▶ Dataset records:
*** Begin section ***

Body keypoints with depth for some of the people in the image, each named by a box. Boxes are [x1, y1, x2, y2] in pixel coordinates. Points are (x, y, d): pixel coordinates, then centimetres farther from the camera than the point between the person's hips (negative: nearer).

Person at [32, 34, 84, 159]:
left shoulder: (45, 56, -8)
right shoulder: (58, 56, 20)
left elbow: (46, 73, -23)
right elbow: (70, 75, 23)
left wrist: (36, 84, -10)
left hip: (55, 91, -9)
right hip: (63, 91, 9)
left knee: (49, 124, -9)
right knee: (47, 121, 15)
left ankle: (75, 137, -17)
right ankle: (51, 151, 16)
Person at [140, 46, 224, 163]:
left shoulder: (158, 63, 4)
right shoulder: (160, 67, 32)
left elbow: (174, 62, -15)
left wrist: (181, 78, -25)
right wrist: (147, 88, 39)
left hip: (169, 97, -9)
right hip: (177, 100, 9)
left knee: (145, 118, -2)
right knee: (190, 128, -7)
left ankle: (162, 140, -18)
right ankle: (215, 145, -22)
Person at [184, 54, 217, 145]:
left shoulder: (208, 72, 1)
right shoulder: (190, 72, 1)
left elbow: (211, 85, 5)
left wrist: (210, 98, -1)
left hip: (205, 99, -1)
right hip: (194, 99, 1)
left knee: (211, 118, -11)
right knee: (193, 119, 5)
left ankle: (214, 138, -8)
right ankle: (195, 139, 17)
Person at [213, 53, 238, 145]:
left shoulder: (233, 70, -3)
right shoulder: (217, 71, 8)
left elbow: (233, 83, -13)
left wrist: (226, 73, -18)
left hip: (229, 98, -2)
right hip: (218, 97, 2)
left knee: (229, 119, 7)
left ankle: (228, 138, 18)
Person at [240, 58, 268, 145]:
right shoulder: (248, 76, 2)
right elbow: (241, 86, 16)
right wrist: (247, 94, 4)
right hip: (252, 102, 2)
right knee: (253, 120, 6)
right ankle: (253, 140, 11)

*** End section ***
*** Begin section ***

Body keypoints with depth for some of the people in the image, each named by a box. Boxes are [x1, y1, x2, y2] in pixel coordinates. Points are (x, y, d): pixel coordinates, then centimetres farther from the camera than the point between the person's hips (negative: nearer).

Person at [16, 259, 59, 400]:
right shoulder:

*** End section ***
*** Begin section ***

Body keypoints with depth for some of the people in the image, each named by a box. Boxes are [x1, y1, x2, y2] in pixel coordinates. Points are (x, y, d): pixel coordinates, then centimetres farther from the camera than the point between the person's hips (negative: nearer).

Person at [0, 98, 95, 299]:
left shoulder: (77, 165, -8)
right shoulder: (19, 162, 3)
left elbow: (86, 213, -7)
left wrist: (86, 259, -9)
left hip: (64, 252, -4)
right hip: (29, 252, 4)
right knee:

*** End section ***

Count the lines in the rows above that contain the word "shoulder", and reply with only that number.

12